Algunos patrones utilizan incentivos del efectivo para animar comportamientos sanos entre trabajadores y el acto asequible del cuidado desplegó el uso de tales incentivos a los programas públicos del seguro.

“Cuando este experimento comenzó, las extensiones de Medicaid suceso a través de los E.E.U.U.,” Bradley dijo.

Los estudios anteriores denunciaron que los pacientes de bajos ingresos podrían ser especialmente responsivos a los incentivos financieros como la responsabilidad de la participación en los gastos del uso del departamento de emergencia.

“Una visita de sala de urgencias trataría la necesidad aguda inmediata del paciente y descargarlos,” Bradley dijo. “Un doctor de la atención primaria hará todas las cosas que perfeccionan su bienestar y previenen una crisis médica.”
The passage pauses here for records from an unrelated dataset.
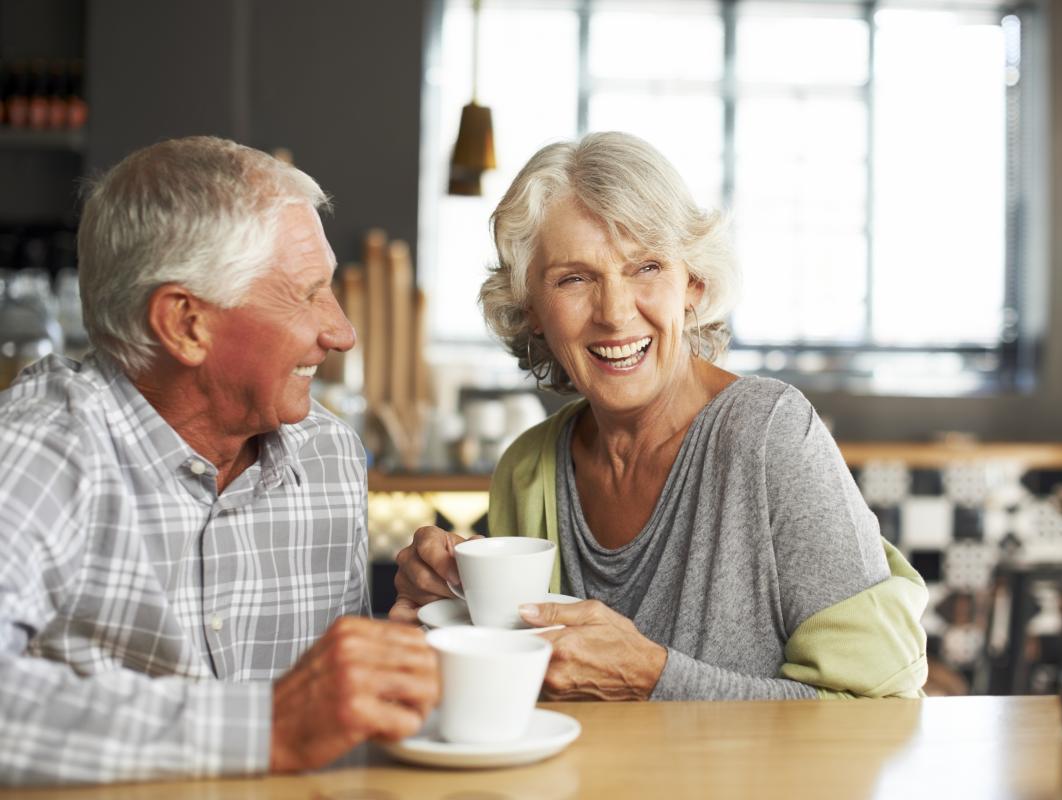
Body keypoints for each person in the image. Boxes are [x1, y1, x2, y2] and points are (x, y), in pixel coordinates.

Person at [391, 131, 928, 701]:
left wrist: (653, 677)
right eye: (574, 279)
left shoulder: (771, 436)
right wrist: (441, 609)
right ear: (534, 312)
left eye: (646, 267)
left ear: (692, 286)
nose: (616, 313)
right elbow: (516, 691)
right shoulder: (528, 467)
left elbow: (880, 716)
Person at [0, 136, 438, 785]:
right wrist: (266, 726)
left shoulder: (329, 452)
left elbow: (332, 719)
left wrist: (407, 643)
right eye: (306, 294)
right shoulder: (43, 449)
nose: (341, 332)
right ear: (185, 324)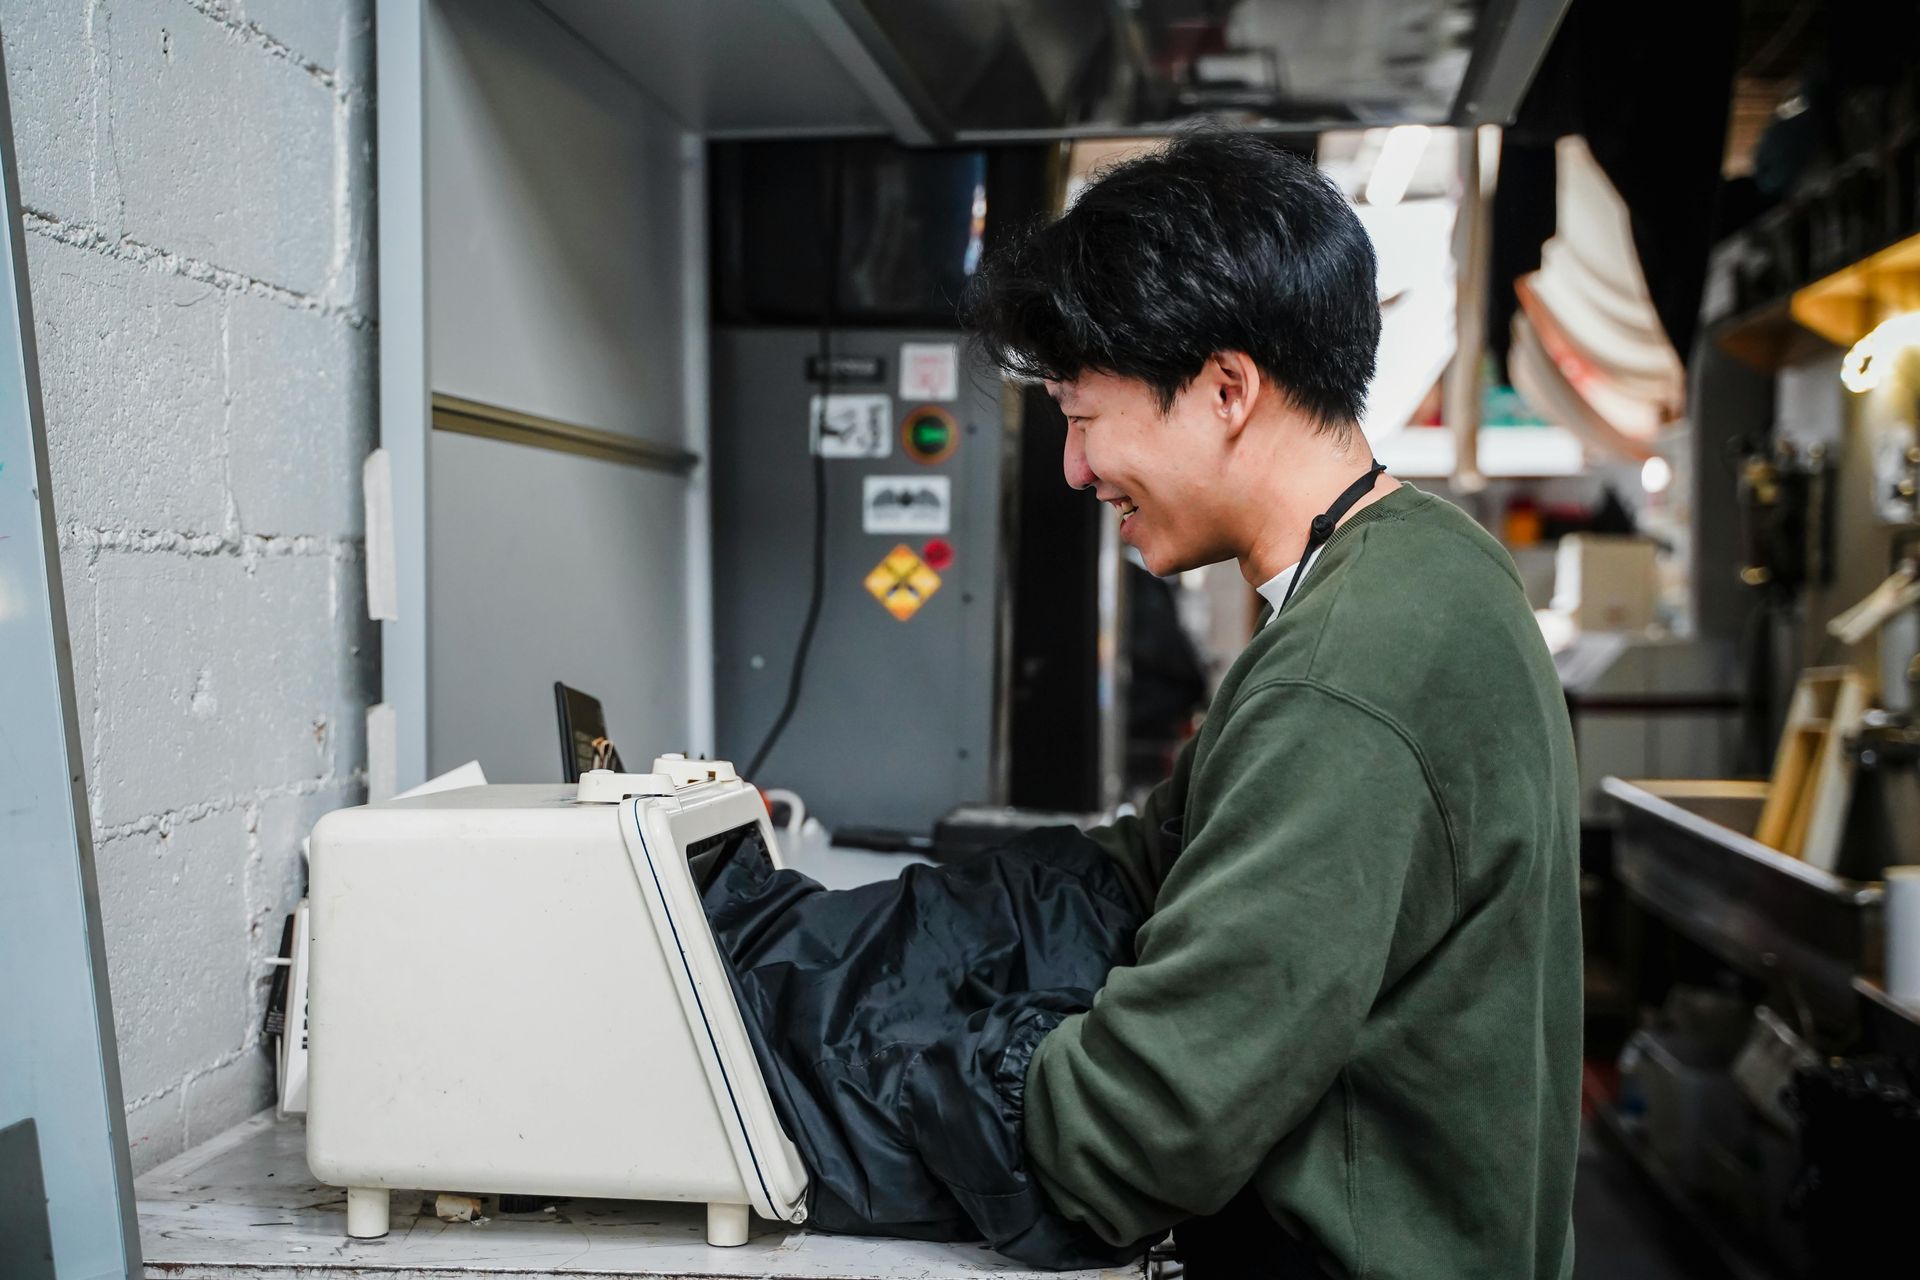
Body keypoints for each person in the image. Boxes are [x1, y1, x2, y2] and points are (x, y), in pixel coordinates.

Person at [959, 131, 1582, 1278]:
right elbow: (1154, 859)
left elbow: (1140, 1129)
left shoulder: (1348, 666)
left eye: (1084, 417)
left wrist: (875, 1069)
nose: (1075, 470)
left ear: (1227, 388)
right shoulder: (1418, 561)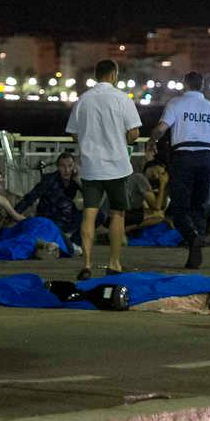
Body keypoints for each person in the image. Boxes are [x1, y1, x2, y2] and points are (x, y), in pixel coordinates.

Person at [147, 72, 210, 269]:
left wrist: (151, 141)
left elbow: (161, 128)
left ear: (185, 85)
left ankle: (192, 238)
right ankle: (195, 249)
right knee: (199, 205)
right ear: (202, 86)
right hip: (206, 158)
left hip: (184, 156)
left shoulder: (176, 104)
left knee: (179, 208)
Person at [66, 58, 142, 279]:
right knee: (117, 214)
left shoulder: (83, 100)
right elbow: (134, 133)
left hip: (91, 166)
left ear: (96, 75)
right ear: (113, 75)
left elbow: (73, 133)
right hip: (117, 166)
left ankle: (87, 264)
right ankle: (114, 263)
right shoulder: (122, 99)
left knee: (89, 213)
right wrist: (122, 138)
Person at [16, 152, 84, 242]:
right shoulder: (49, 180)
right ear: (58, 167)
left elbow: (89, 198)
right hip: (51, 220)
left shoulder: (75, 180)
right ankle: (66, 242)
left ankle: (73, 242)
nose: (67, 170)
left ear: (74, 167)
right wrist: (14, 213)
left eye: (70, 166)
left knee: (99, 214)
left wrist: (78, 180)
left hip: (68, 218)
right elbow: (30, 198)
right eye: (62, 166)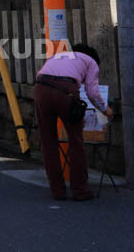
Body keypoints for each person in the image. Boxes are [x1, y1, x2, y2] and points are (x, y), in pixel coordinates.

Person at [34, 43, 114, 201]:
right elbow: (92, 92)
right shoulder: (91, 62)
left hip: (41, 89)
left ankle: (57, 191)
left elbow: (40, 75)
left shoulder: (57, 56)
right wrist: (106, 110)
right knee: (76, 141)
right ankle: (80, 190)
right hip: (65, 91)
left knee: (48, 142)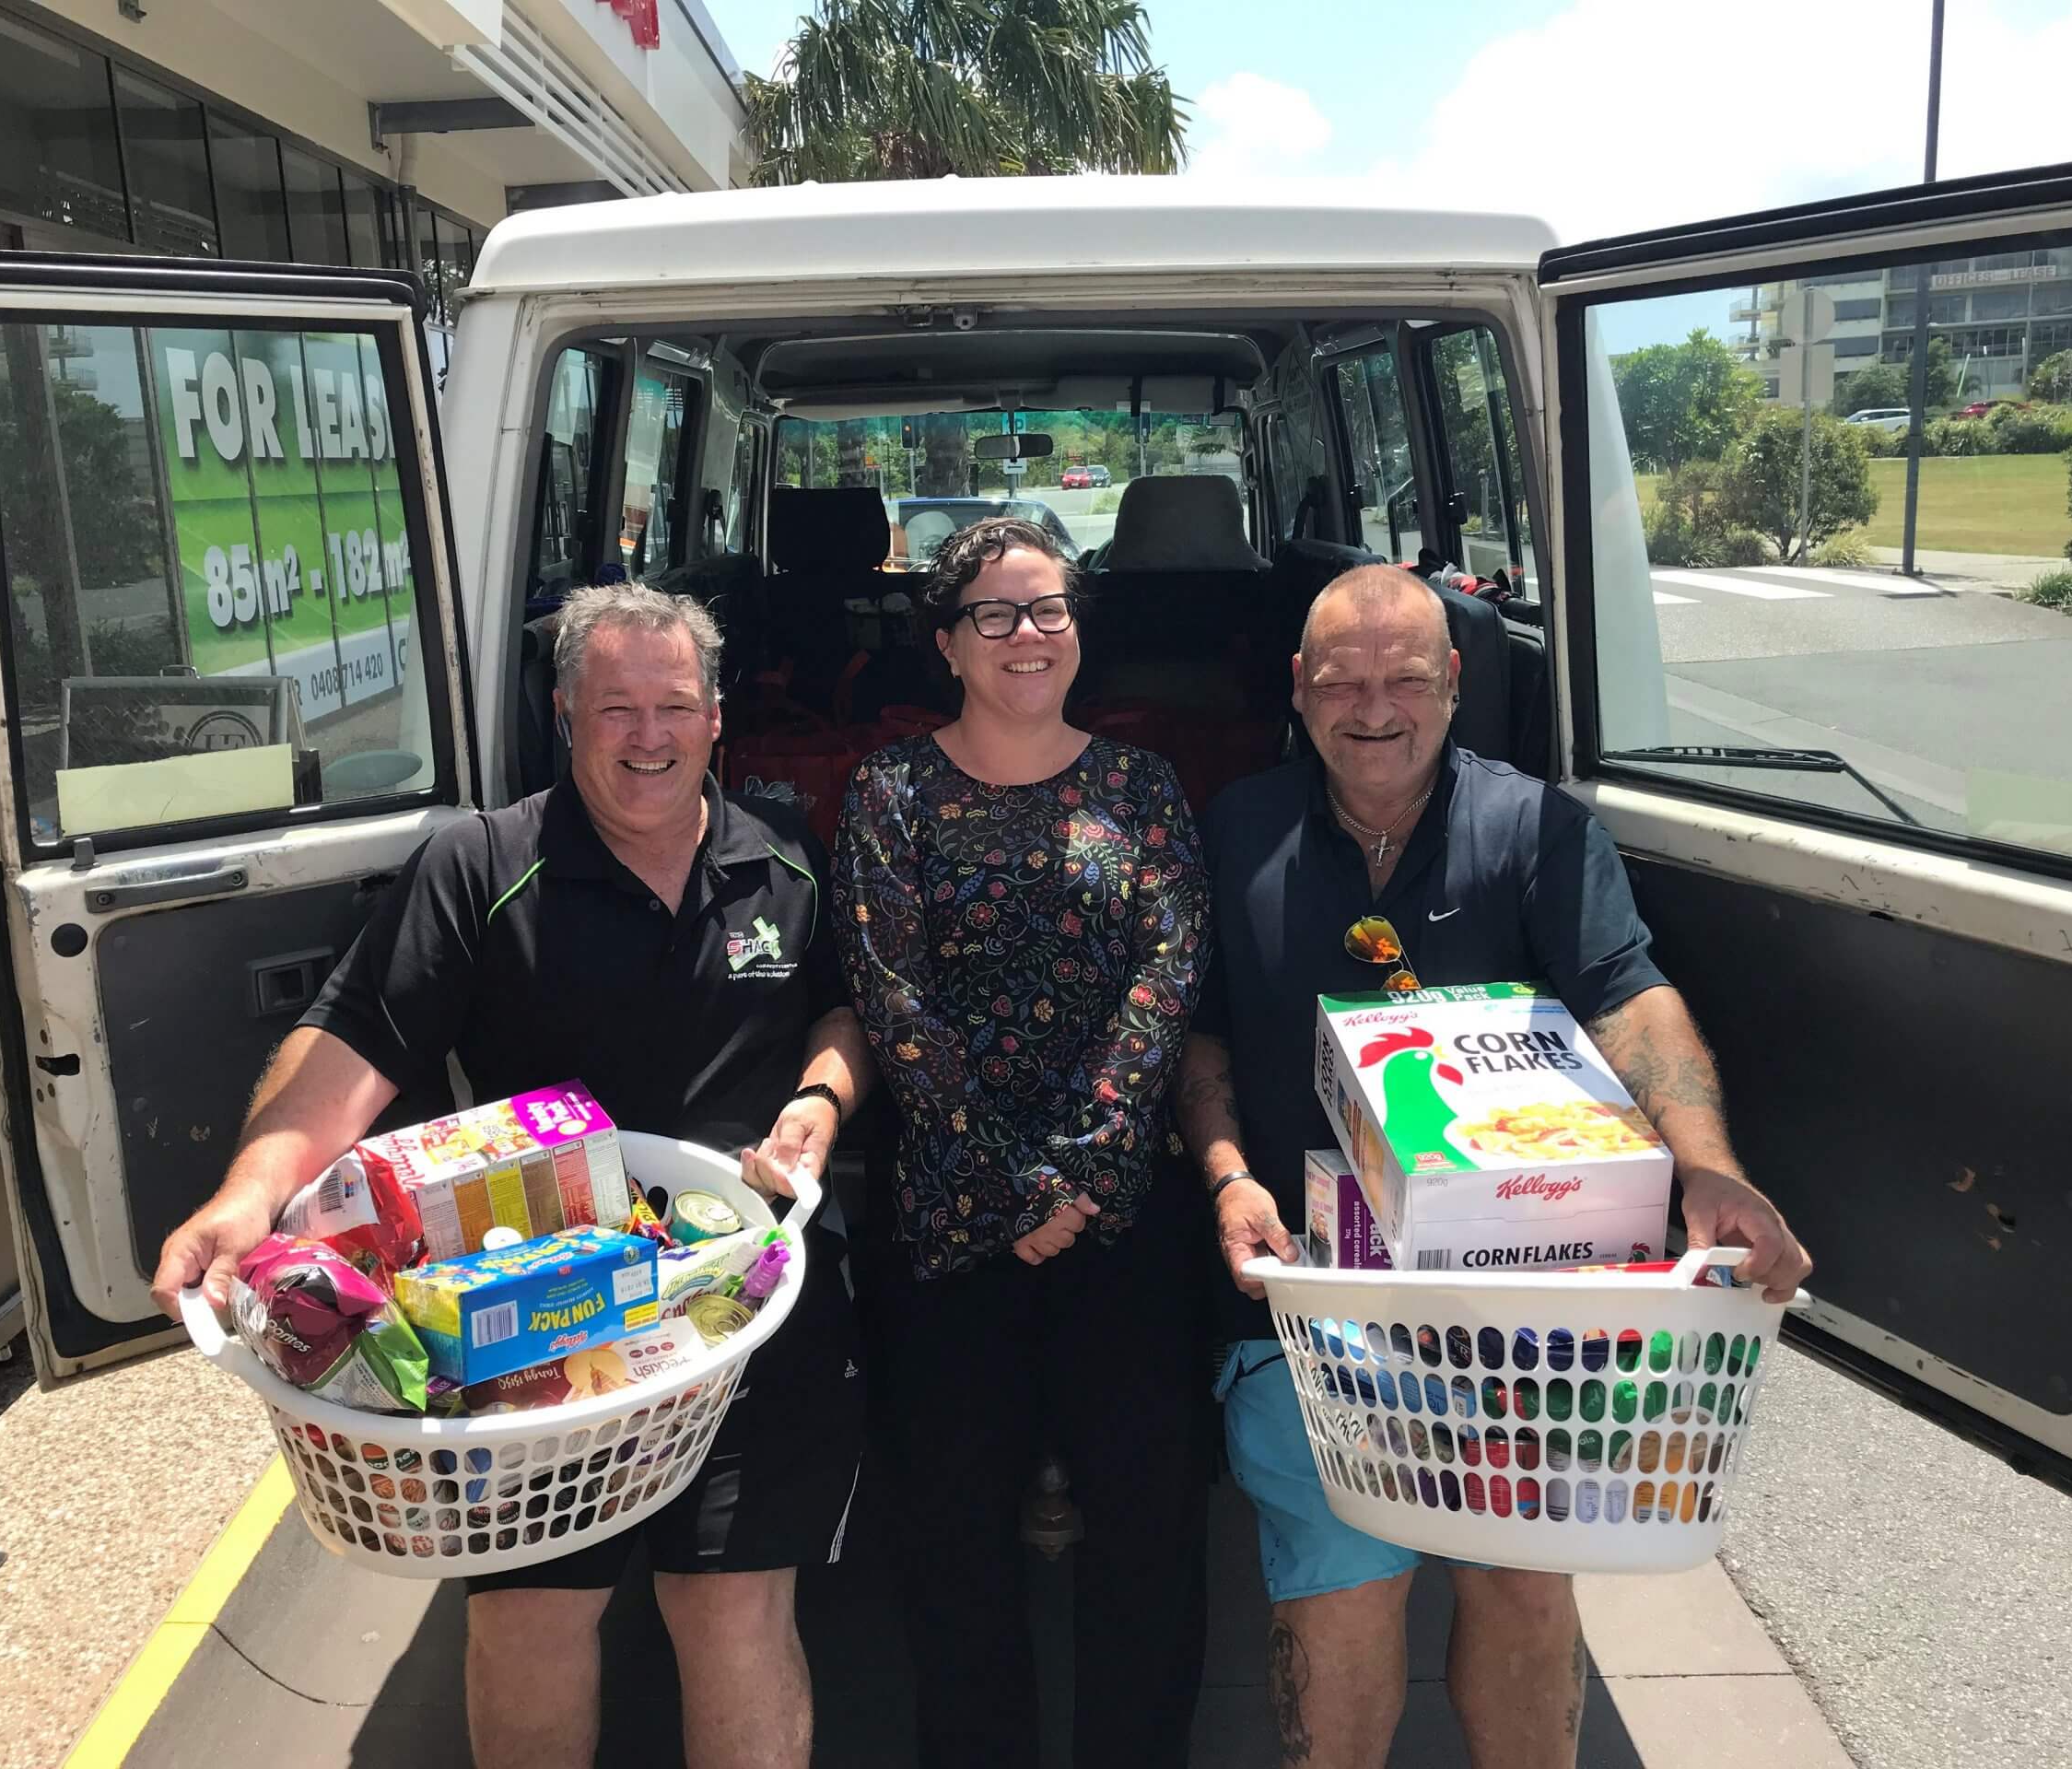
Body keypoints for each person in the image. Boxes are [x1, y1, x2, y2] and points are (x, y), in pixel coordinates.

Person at [149, 584, 873, 1769]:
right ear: (563, 715)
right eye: (617, 709)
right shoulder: (481, 863)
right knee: (533, 1616)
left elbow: (841, 1008)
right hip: (527, 1318)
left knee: (734, 1607)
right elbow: (354, 1051)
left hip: (745, 1299)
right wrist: (245, 1196)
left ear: (716, 717)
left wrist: (818, 1098)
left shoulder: (785, 850)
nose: (650, 737)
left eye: (675, 706)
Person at [1175, 565, 1811, 1769]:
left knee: (1523, 1586)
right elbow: (1196, 1033)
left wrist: (1710, 1171)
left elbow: (1633, 1003)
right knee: (1345, 1592)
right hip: (1314, 1296)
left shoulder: (1536, 830)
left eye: (1407, 679)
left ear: (1455, 684)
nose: (1376, 709)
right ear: (1298, 690)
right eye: (1343, 681)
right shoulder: (1235, 829)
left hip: (1514, 1298)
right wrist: (1225, 1176)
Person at [833, 517, 1212, 1767]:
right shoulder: (890, 795)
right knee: (954, 1544)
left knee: (1149, 1534)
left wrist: (1088, 1174)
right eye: (993, 615)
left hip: (1122, 1219)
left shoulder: (1141, 787)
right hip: (948, 1225)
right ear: (945, 642)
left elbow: (1168, 975)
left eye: (1047, 608)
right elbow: (894, 1000)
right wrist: (1012, 1186)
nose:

En una juicio controlada seleccionada al azar con los temas en Virginia que vivía el 100 por ciento abajo del nivel de pobreza federal, los investigadores estudiaron a los adultos de bajos ingresos revestidos nuevamente por un programa de la atención primaria para determinar si un incentivo del efectivo podría animarlos a hacer una visita inicial a un proveedor de la atención primaria. Entre cuatro grupos totales del participante, tres fueron dados una encuesta sobre la línea de fondo por el teléfono y entonces $50, $25 o $0 para visitar su proveedor en el plazo de seis meses. Un grupo de mando no recibió ningún incentivo o contacto de los investigadores.

Las conclusión también sugieren que esa acción recíproca con un coordinador del programa de la atención sanitaria que muestre los enrollees de bajos ingresos a través del sistema puedan también animar visitas de la atención primaria sin incentivos más futuros del efectivo. En los $0 grupos incentivos, más personas buscaron y recibieron cuidado que el grupo de mando sin pagar.

“Muestra que para una pequeña cantidad de dinero y de una conversación usted puede conseguir a una persona obtener atención primaria,” a Bradley dijo.

Los temas en los $50 y $25 grupos incentivos eran más probables considerar un proveedor de la atención primaria (el 77 por ciento y el 74 por ciento, respectivamente) comparado a los $0 grupos (el 68 por ciento). En el grupo de mando, el 61 por ciento recibió cuidado.

Los temas del estudio fueron determinados y alistados con un programa basado en la Comunidad de la atención primaria de un proveedor de asistencia sanitaria de la seguro-red en Virginia que servía a pacientes de bajos ingresos. Todos fueron alistados en un programa de la atención sanitaria y no habían visto nuevamente un proveedor o a un especialista de la atención primaria en los nueve meses anteriores.

Totales, incluyeron en los tres grupos incentivos y terminaron a 1.228 participantes la entrevista de la línea de fondo. Había 414 en el grupo de mando.

Bradley dijo que la limitación más grande al estudio era reclutamiento. Una cantidad importante de temas potenciales no tenía conectividad estable del teléfono, era sin hogar o encarcelada, haciendo alistamiento del estudio un reto.